I wish I blogged more.

It’s one of those things, though, that is kind of like saying, “I wish I had a cleaner house,” or “I wish my book was all edited.” You can wish all you want, but unless you do something about it, nothing will change.

Here is my attempt to change into something I’d like to be better at. And even though I’m sure I’ll cry through the entire writing of it, I will persist.

My mom passed away in December, after battling brain cancer for over three years.

She was 67, much too young to be done living.

I am 37, much too young to be without a mother.

But, alas, we don’t get to choose when people die. (When that occurs, it’s called “murder,” and that is a very bad thing.) Even though I’m too young to be without a mother, and mom was too young to be done living, it still happened. So I trudge along as best as I can without her.

That doesn’t mean I don’t miss her. I miss her every day.

That doesn’t mean I’m unhappy, either. I am very happy.

But there is the space in my world that she used to fill, and it’s empty now. No, it’s worse than that–it’s a vacuum. Things get sucked inside of it. Things she told me and things she taught me and the way her laugh sounded–there’s a black hole there, and I have a memory, an imprint, but it’s just a whisper. A shadow. A wraith I see in my peripheral vision, but when I turn to see it fully, in color and three-dimensions, living and breathing . . . it’s gone.

When someone has cancer, you supposedly prepare for this sort of thing.
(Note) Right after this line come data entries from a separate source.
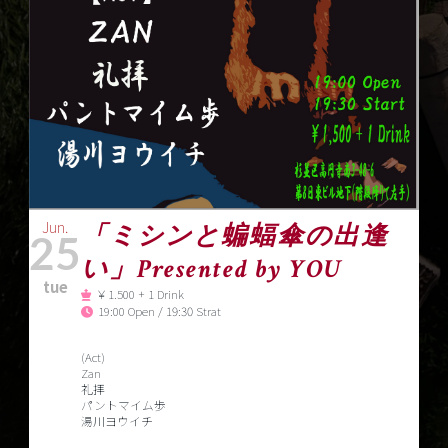
Jun.
「ミシンと蝙蝠傘の出逢
25
い」Presented by YOU
tue
￥1.500 + 1 Drink
19:00 Open / 19:30 Strat
(Act)
Zan
礼拝
パントマイム歩
湯川ヨウイチ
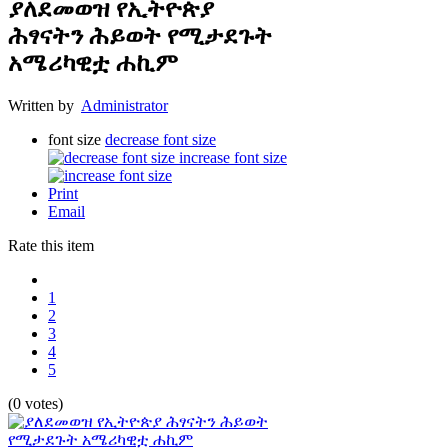
ያለደመወዝ የኢትዮጵያ
ሕፃናትን ሕይወት የሚታደጉት
አሜሪካዊቷ ሐኪም
Written by
Administrator
font size
decrease font size
increase font size
Print
Email
Rate this item
1
2
3
4
5
(0 votes)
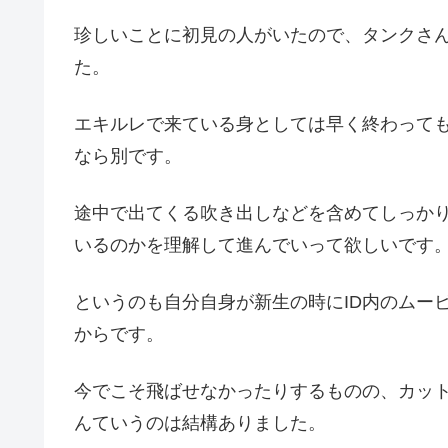
珍しいことに初見の人がいたので、タンクさ
た。
エキルレで来ている身としては早く終わって
なら別です。
途中で出てくる吹き出しなどを含めてしっかり
いるのかを理解して進んでいって欲しいです
というのも自分自身が新生の時にID内のムー
からです。
今でこそ飛ばせなかったりするものの、カッ
んていうのは結構ありました。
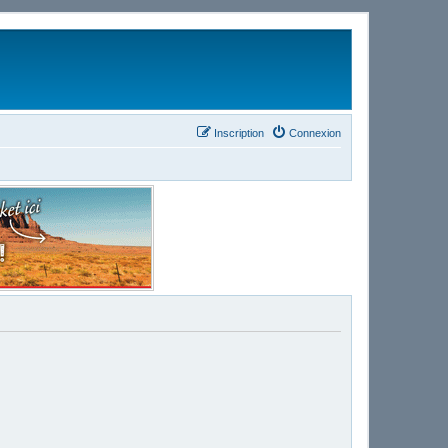
Inscription
Connexion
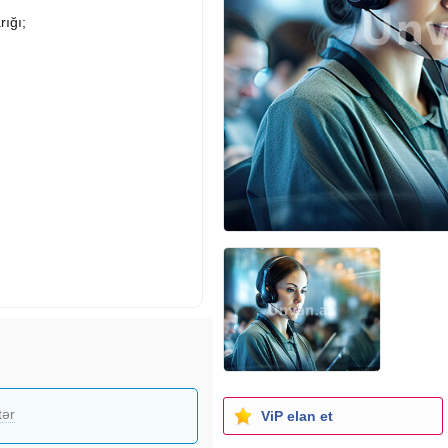
rığı;
tər
ViP elan et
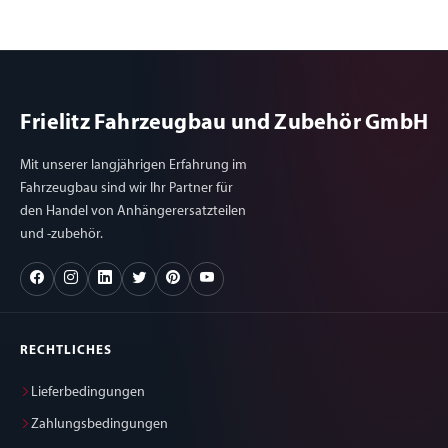
Frielitz Fahrzeugbau und Zubehör GmbH
Mit unserer langjährigen Erfahrung im
Fahrzeugbau sind wir Ihr Partner für
den Handel von Anhängerersatzteilen
und -zubehör.
RECHTLICHES
Lieferbedingungen
Zahlungsbedingungen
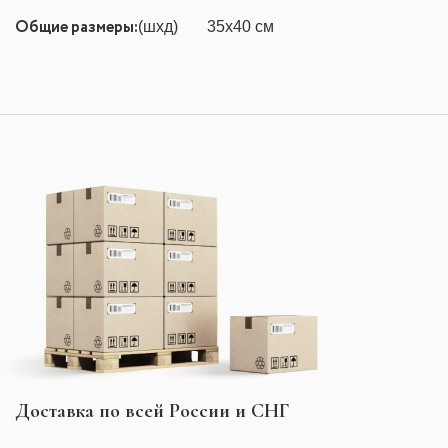
Общие размеры:
(шхд)
35x40 см
Доставка по всей России и СНГ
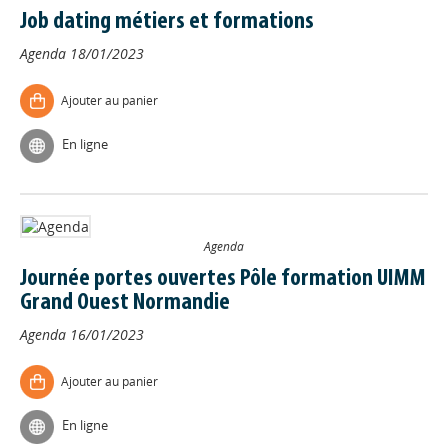
Job dating métiers et formations
Agenda
18/01/2023
Ajouter au panier
En ligne
Agenda
Journée portes ouvertes Pôle formation UIMM
Grand Ouest Normandie
Agenda
16/01/2023
Ajouter au panier
En ligne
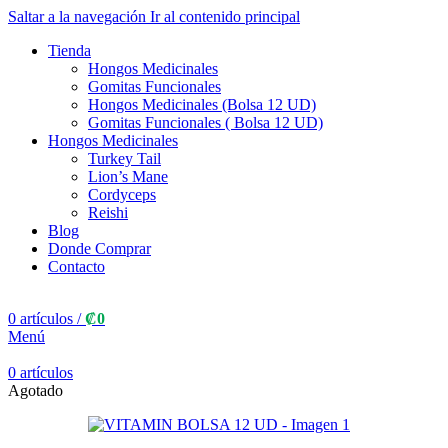
Saltar a la navegación
Ir al contenido principal
Tienda
Hongos Medicinales
Gomitas Funcionales
Hongos Medicinales (Bolsa 12 UD)
Gomitas Funcionales ( Bolsa 12 UD)
Hongos Medicinales
Turkey Tail
Lion’s Mane
Cordyceps
Reishi
Blog
Donde Comprar
Contacto
0
artículos
/
₡
0
Menú
0
artículos
Agotado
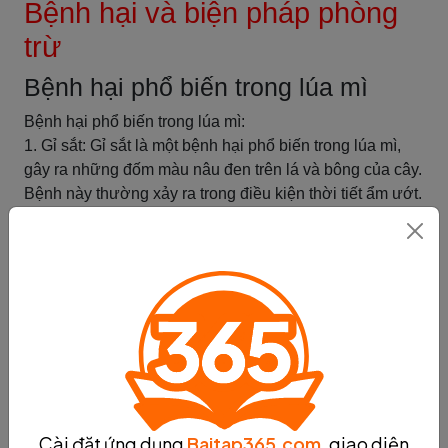
Bệnh hại và biện pháp phòng
trừ
Bệnh hại phổ biến trong lúa mì
Bệnh hại phổ biến trong lúa mì:
1. Gỉ sắt: Gỉ sắt là một bệnh hại phổ biến trong lúa mì,
gây ra những đốm màu nâu đen trên lá và bông của cây.
Bệnh này thường xảy ra trong điều kiện thời tiết ẩm ướt.
Gỉ sắt gây hại bằng cách hấp thụ chất dinh dưỡng từ lúa
mì, gây mất năng suất và làm cho cây yếu đuối.
2. Đạo ôn: Đạo ôn là một bệnh hại do vi khuẩn gây ra,
thường xảy ra khi cây lúa mì còn non và đang trong giai
đoạn sinh trưởng mạnh. Bệnh này gây ra những đốm
màu vàng trên lá, sau đó lan rộng và chết cây. Đạo ôn
ảnh hưởng đến sự phát triển của lúa mì và có thể gây
mất năng suất lớn.
3. Nấm lá: Nấm lá là một bệnh hại phổ biến trong lúa mì,
gây ra những đốm màu vàng hoặc nâu trên lá cây. Bệnh
Cài đặt ứng dụng
Baitap365.com
, giao diện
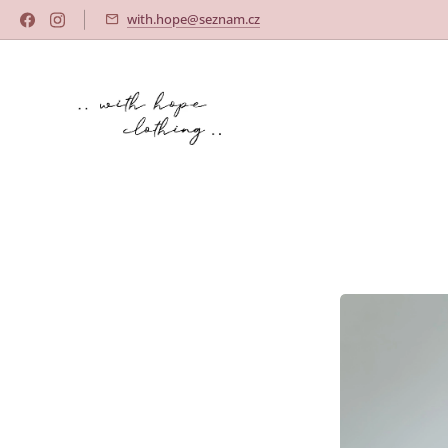
with.hope@seznam.cz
You know that damn cancer is eating away at the person you love, and so you store up everything possible: stories, pictures, smiles, hugs, kisses.

And I did do that.

But, as the old saying goes, you don’t know what you don’t know.

I didn’t know I didn’t know the special trick to a certain recipe. I didn’t know I didn’t know how this or that relative is connected to me. Or the way to fix a quilting issue. Or the way to parent a stubborn child.

“Mom would know.” She’s only been gone six months, and I probably think that phrase twice a day. Things that before I could call her about and she could tell me in less than thirty seconds.

Shoot, she’d even be able to tell me what it’s like to lose and grieve for your mother. She lost her own when I was just a teenager.

Sweet Colby talks about her several times a week as he’s saying his prayers. He’ll look at me for confirmation. “Oh, Grandma’s in heaven. Grandma feels better.” I’ll reassure him that, yes, she is in heaven, and, yes, she is all better now. “Oh, Grandpa doesn’t have a brain.” (I always tack “tumor” on the end, but no matter how many times I say it he just can’t seem to remember.) And then he’ll say, “Grandpa’s heart hurts.”

That is my experience with grief thus far: the pain, the aching, the hurting. It doesn’t go away, either, although there are days when I feel it less than others.

But today is Mother’s Day, albeit very early on Mother’s Day, and so I am resigned to it hurting a whole ton. I will let it wash over me. I will allow myself to feel it. I will cry. And I won’t feel ashamed of my tears or try to explain them away.

I will hold my children close and tell them stories of my childhood, stories about their grandmother. I will laugh with them and cry with them.

And I will send a special prayer through Heavenly Father to my mom, to let her know how much I love and miss her.

But I’m pretty sure she already knows.